───── Input data

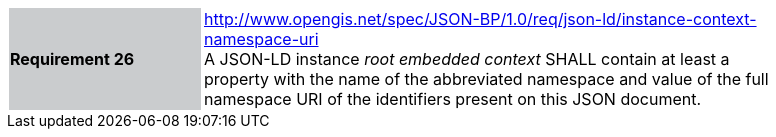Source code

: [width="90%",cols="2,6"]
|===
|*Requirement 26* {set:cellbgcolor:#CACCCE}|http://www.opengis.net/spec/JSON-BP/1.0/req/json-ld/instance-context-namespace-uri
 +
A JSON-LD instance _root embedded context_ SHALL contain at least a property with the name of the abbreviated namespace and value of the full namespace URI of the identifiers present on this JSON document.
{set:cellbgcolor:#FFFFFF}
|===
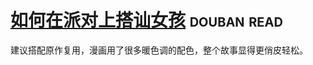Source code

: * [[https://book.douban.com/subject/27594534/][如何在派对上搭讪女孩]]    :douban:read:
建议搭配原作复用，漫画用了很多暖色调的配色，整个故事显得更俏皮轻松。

──────────

Activity: Write out every line from the entries where "cellbgcolor" appears.

Answer section:
|*Requirement 26* {set:cellbgcolor:#CACCCE}|http://www.opengis.net/spec/JSON-BP/1.0/req/json-ld/instance-context-namespace-uri
{set:cellbgcolor:#FFFFFF}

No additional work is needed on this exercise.